Most people have end-of-life wishes, but don’t talk about it; planning for death is less likely in rural areas, study finds
Researchers from St. David’s Foundation in Texas found that when it comes to end-of-life care, most Texans want to die at home (76%) and not be a burden to their families (77%). “But only one in three people surveyed said their loved one’s wishes were honored,” Carey writes. “Of those who are least likely to have their end-of-life wishes followed are rural residents, the study found. . . . Only 37% of the survey respondents said their loved ones died at home. Close to half of them (47%) said their loved one faced challenges related to their care – from problems with insurance coverage to facing cultural or language barriers.”
Honoring a person’s wishes begins with knowing what they are. Andrew Levack, senior program officer with St. David’s Foundation, told Carey: “One of the interesting things the study found was how few conversations respondents had with their doctors around plans for end of life.
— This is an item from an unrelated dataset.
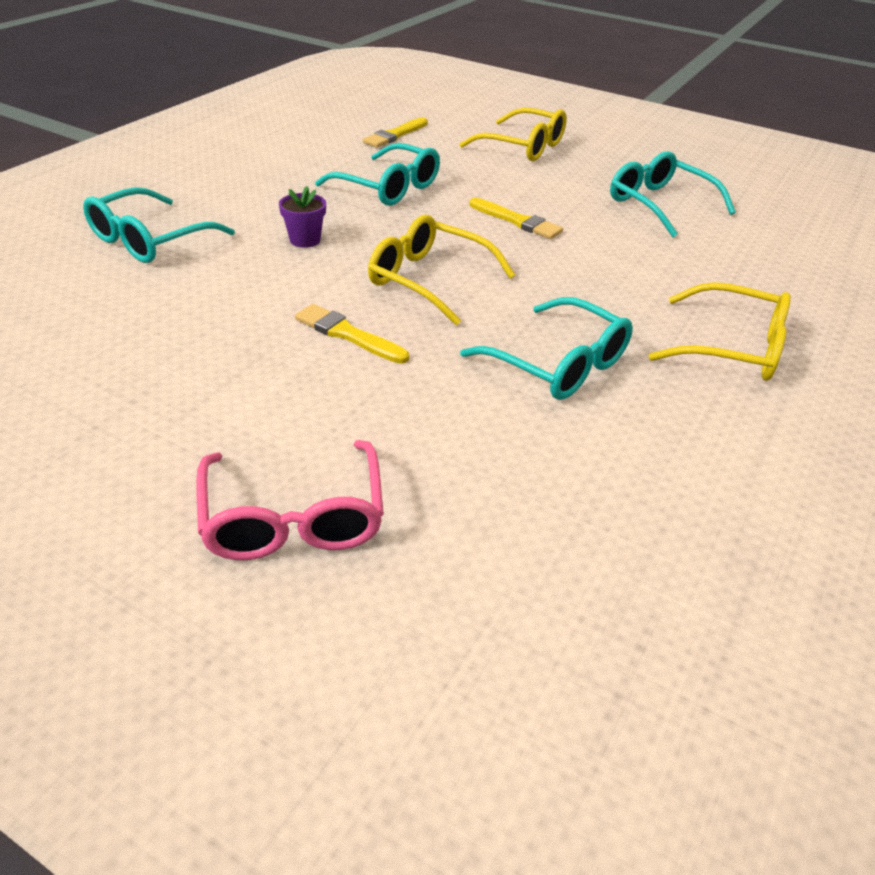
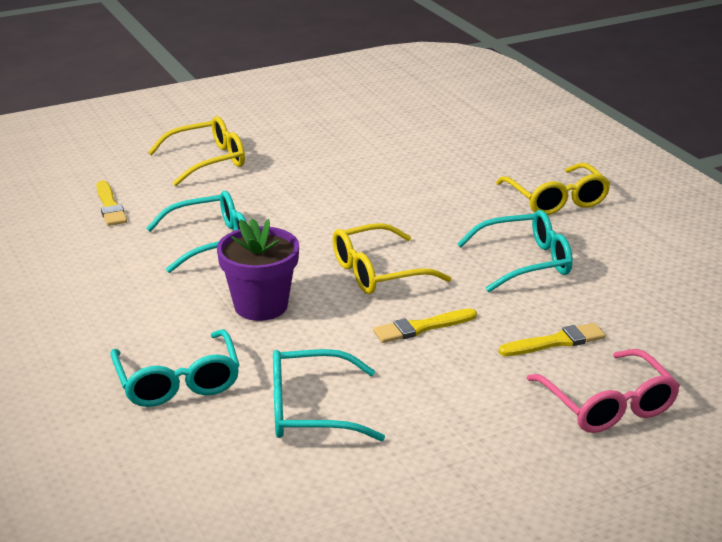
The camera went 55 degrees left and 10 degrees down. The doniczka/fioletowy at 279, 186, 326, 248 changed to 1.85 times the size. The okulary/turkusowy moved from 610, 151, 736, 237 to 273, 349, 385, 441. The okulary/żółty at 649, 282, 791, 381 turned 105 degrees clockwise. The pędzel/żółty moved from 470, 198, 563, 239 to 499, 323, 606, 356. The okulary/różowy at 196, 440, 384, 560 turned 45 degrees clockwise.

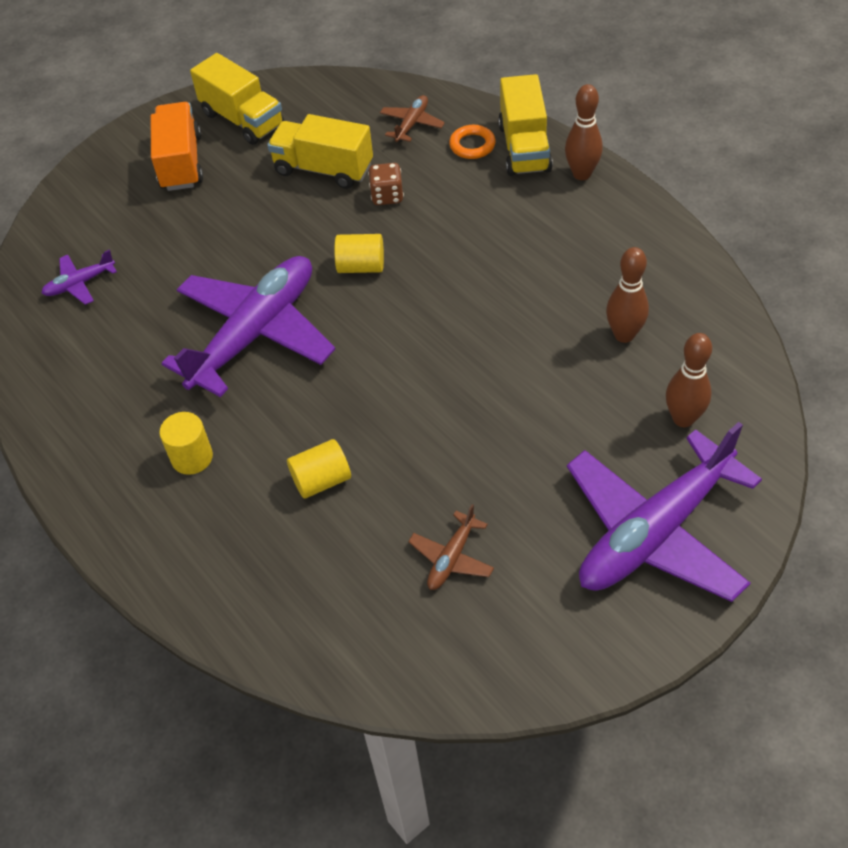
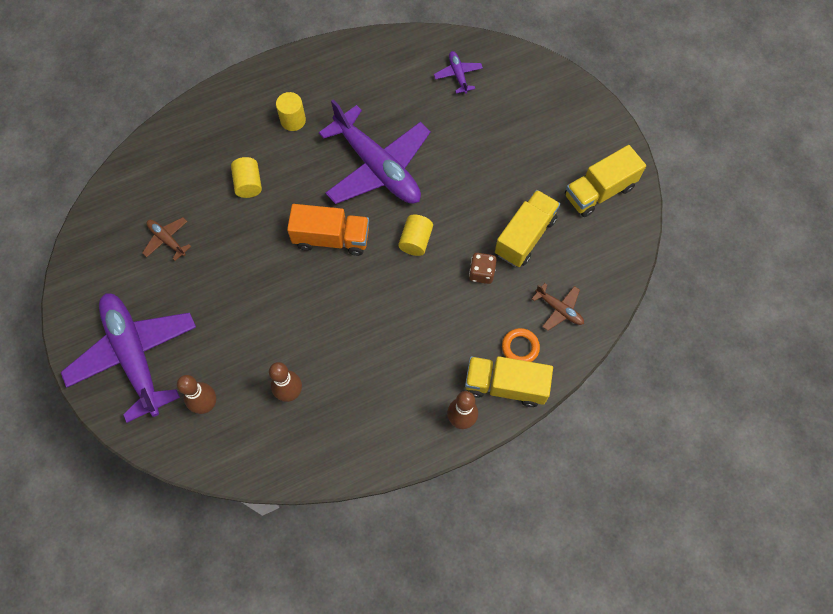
The camera went 100 degrees right and 15 degrees up. The ciężarówka/pomarańczowy moved from 151, 102, 203, 191 to 287, 204, 369, 256.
I think people have an idea of what they would like, but it takes some active planning and advocacy to make that happen.”
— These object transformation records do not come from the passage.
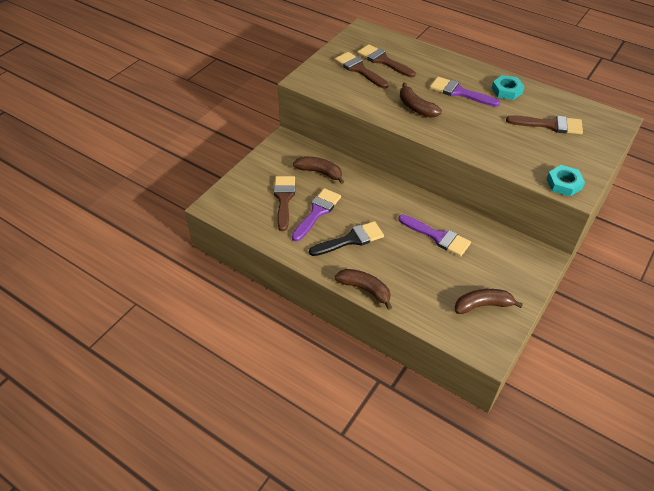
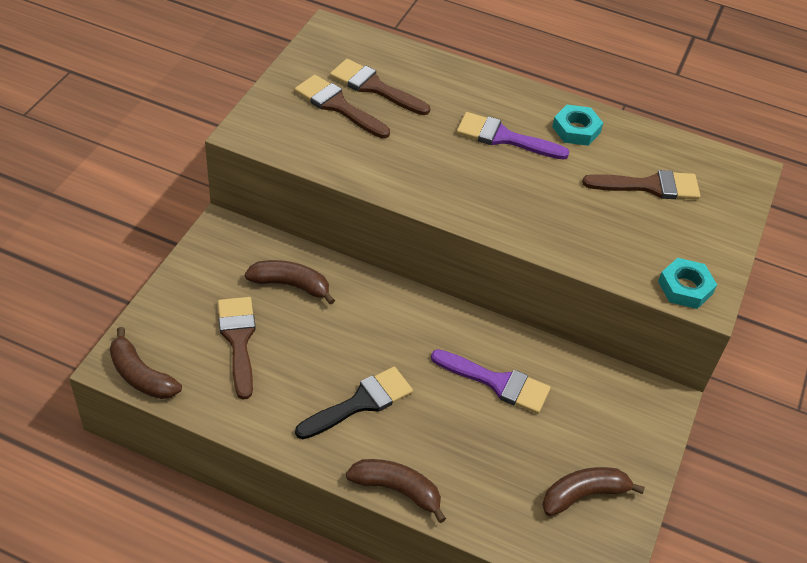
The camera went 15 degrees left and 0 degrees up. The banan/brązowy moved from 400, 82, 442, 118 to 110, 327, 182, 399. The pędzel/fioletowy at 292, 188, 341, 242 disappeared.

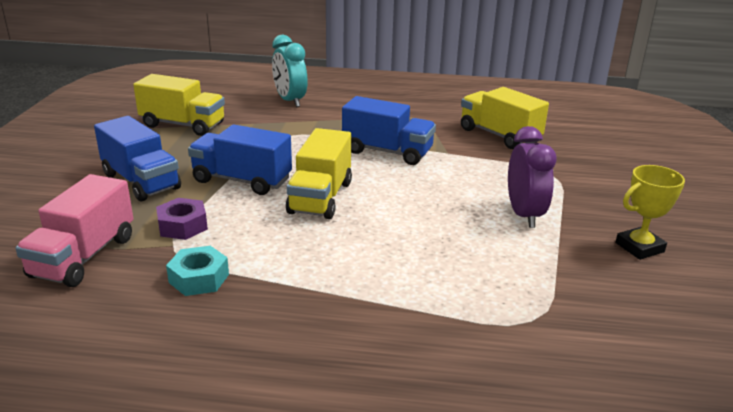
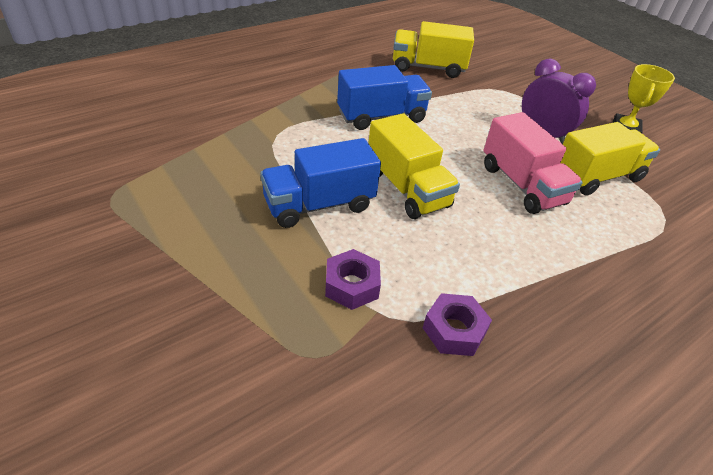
The camera went 45 degrees left and 15 degrees up. The nakrętka/turkusowy at 166, 246, 229, 296 became the nakrętka/fioletowy at 423, 293, 492, 356. The ciężarówka/różowy moved from 15, 174, 134, 287 to 484, 112, 583, 214. The ciężarówka/żółty moved from 133, 74, 225, 136 to 561, 122, 660, 196. The ciężarówka/niebieski at 94, 116, 181, 201 disappeared. The budzik/turkusowy at 272, 35, 308, 107 disappeared.

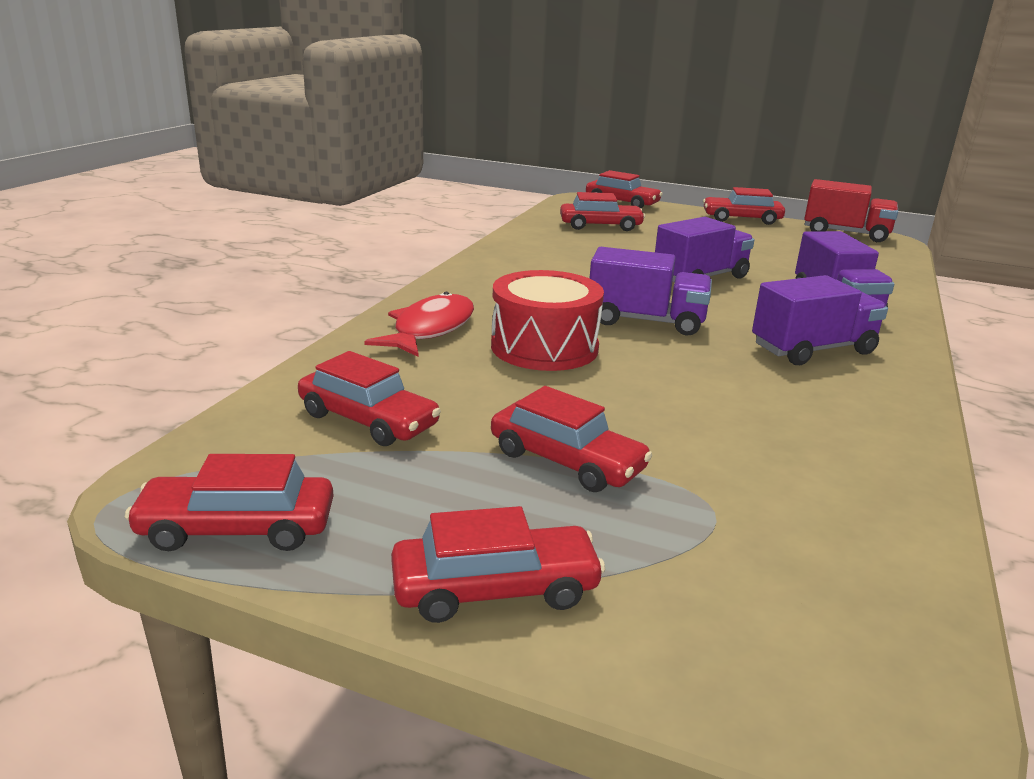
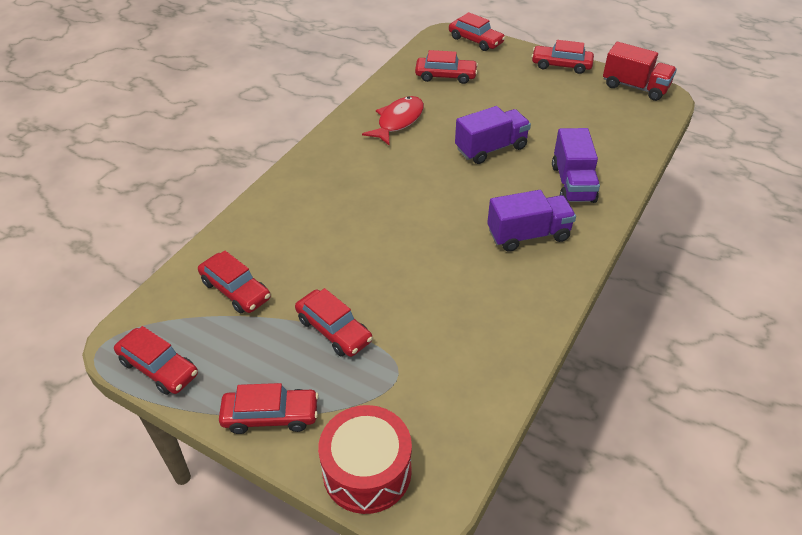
The camera went 10 degrees right and 20 degrees up. The samochód/czerwony at 125, 454, 334, 551 turned 150 degrees counterclockwise. The bęben/czerwony moved from 491, 270, 604, 371 to 318, 405, 412, 514. The ryba/czerwony moved from 364, 292, 474, 357 to 362, 96, 424, 146. The ciężarówka/fioletowy at 589, 247, 712, 335 disappeared.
Study researchers noted a common thread of disconnection across the state — people have end-of-life care desires, but don’t voice them. “Most Texans, even older adults, are unprepared for decisions about end-of-life care. The vast majority believe it is important to have their wishes in writing, yet over half have not done so. Similarly, many say they would like to discuss end-of-life planning with their health care provider if they were faced with a serious illness, yet only 17% have had a provider initiate a conversation about it.”
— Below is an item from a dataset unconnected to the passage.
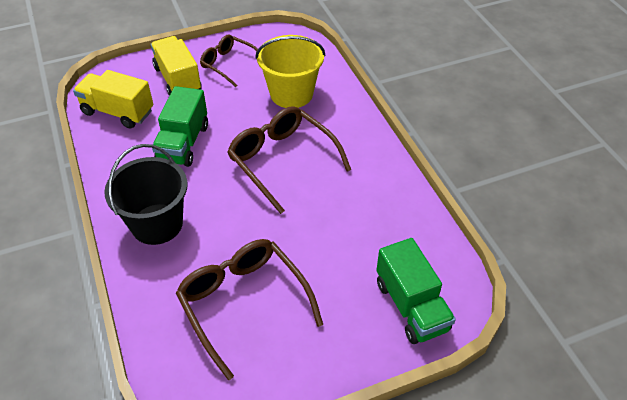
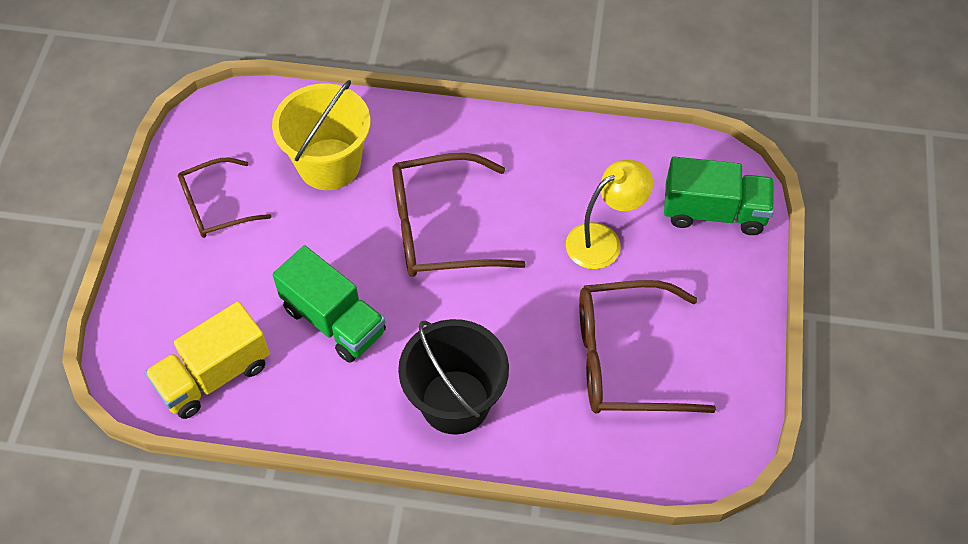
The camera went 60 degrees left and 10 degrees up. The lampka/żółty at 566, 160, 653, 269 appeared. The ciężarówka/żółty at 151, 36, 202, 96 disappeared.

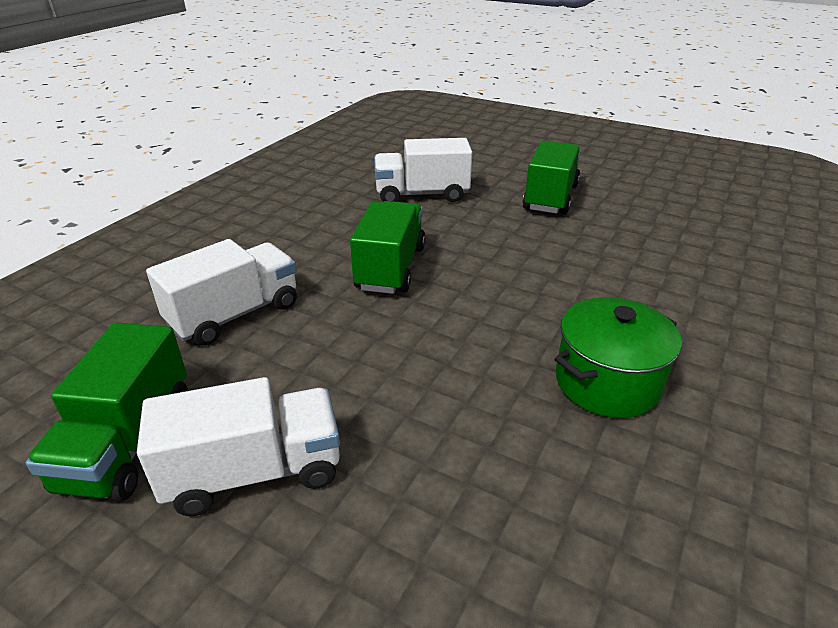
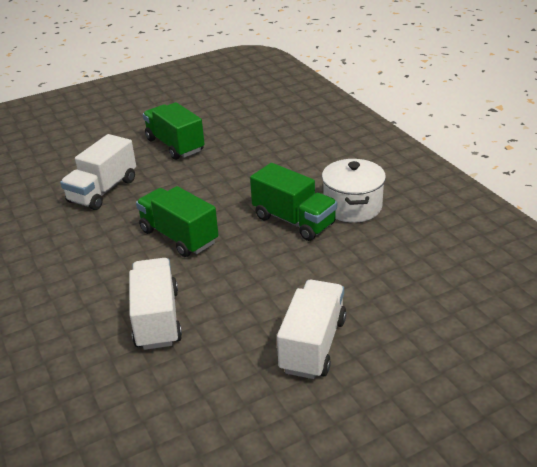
The camera went 55 degrees left and 0 degrees up. The ciężarówka/zielony moved from 26, 323, 188, 501 to 250, 163, 337, 241. The garnek/zielony at 555, 297, 682, 418 became the garnek/biały at 322, 159, 386, 223.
Geographical isolation and a lack of health care access make rural populations more likely to not have end-of-life plans or discussions. Dr. Kate Tindell, medical director for Austin Palliative Care and Hospice, told Carey: “People have really disjointed health care now. We’ve sort of lost that sense that there is a captain of the medical ship who is aware of all the moving parts and is giving the patient that guidance. I think that really causes people to not have the kind of relationship that would allow them to have that kind of conversation (about end-of-life wishes) the way they would if they had seen the same provider every single time for 10 years.”